Come raccontato da Beppe Ramina in Ha più diritti Sodoma di Marx?, la nascita del Cassero negli anni ‘80 fu frutto di un conflitto, una tensione interna alla comunità cittadina dell’epoca. Il confronto acceso e costante tra maggioranza e minoranza, tra istituzionalizzazione delle istanze e rivendicazione delle esistenze marginalizzate, ha quindi percorso fin dagli albori lo sviluppo del movimento LGBTQI+ bolognese. Tenere a mente tale conflitto, che ci ha animato e ancora ci anima, è indispensabile per leggere il presente, sia che si tratti di manifestazioni, di rivendicazioni, che di appuntamenti elettorali. 

Questo processo di tensione ha condotto il Cassero, dopo trentanove anni, a essere percepito come un’istituzione cittadina, pur mantenendo la sua autonomia sul piano culturale, politico e aggregativo. 

In virtù di questa autonomia abbiamo attraversato l’attuale tornata elettorale nel modo che ci sembrava più adatto: abitando le reti cittadine. Da un lato Bologna Proxima, una piattaforma di associazioni e realtà del Terzo Settore atta ad accogliere e interpretare istanze cittadine fortemente radicate sul territorio in vista delle elezioni. Dall’altro il Rivolta Pride, capace di esprimere una visione transnazionale e transfemminista che ci ha viste partecipi e promotrici. Due processi di cui siamo state protagoniste, con la consapevolezza che, in un’ottica dell’esercizio del potere classico, saremmo apparse come di lotta e di governo.

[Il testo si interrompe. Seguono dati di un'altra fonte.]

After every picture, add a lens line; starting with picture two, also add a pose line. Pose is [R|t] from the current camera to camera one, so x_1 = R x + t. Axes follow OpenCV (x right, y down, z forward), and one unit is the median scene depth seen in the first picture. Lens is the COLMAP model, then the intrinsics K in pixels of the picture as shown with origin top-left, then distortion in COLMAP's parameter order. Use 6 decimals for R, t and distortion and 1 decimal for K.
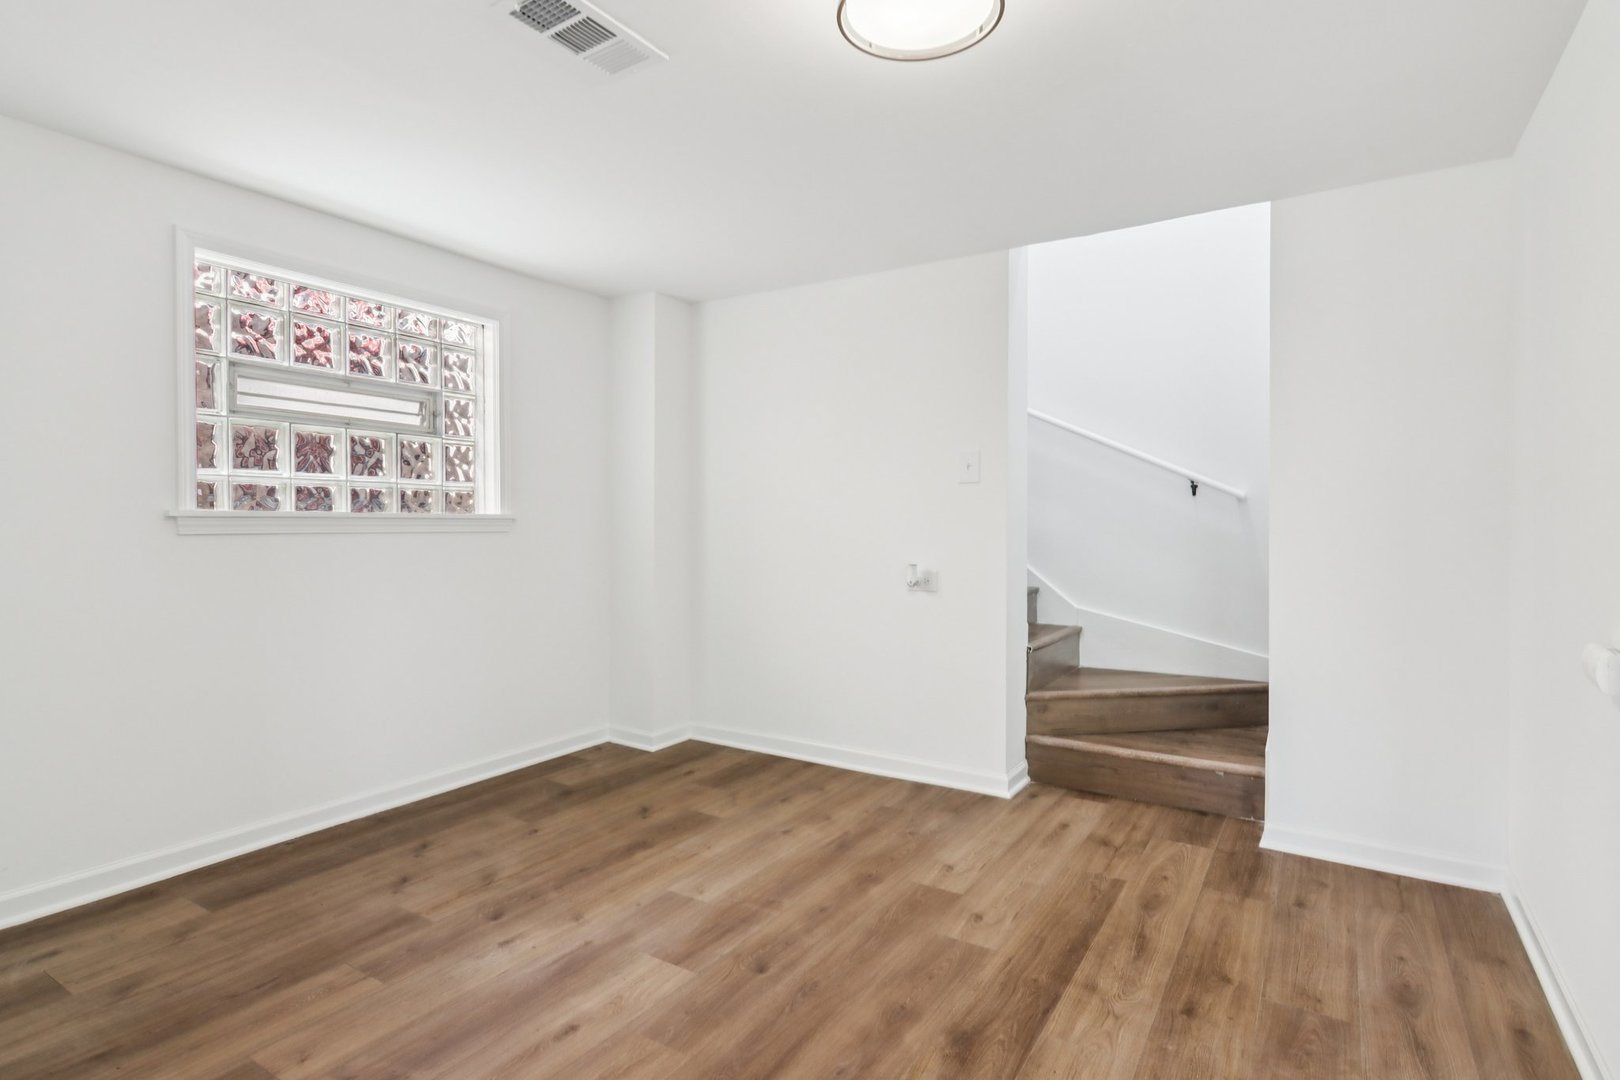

Ci vogliamo però nettamente svincolare da questo binarismo: pensiamo che si possano abitare spazi differenti, istanze – solo all’apparenza – non collegate, attraverso il confronto e il dialogo, tramite la trasparenza e una visione che sia quanto più condivisa e collettiva possibile. 

Alla luce del risultato elettorale, con la vittoria ampia della coalizione di centro-sinistra, l’auspicio è di continuare a lavorare in rete con le associazioni di Bologna Proxima e di essere istituzione e punto di riferimento per la città. Continueremo ad attraversare le alleanze più radicali e transfemministe, a identificarci in una lettura obliqua del presente di questa città e del nostro pianeta. E se immaginiamo la città felsinea come la più progressista d’Italia, la via che ci sembra più efficace da perseguire è quella puntellata da uno scambio e un riconoscimento reciproco costante, che non rifugga il conflitto sociale, ma che lo attraversi e che trovi una sintesi tra posizioni differenti, con l’obiettivo di non lasciare indietro nessuna.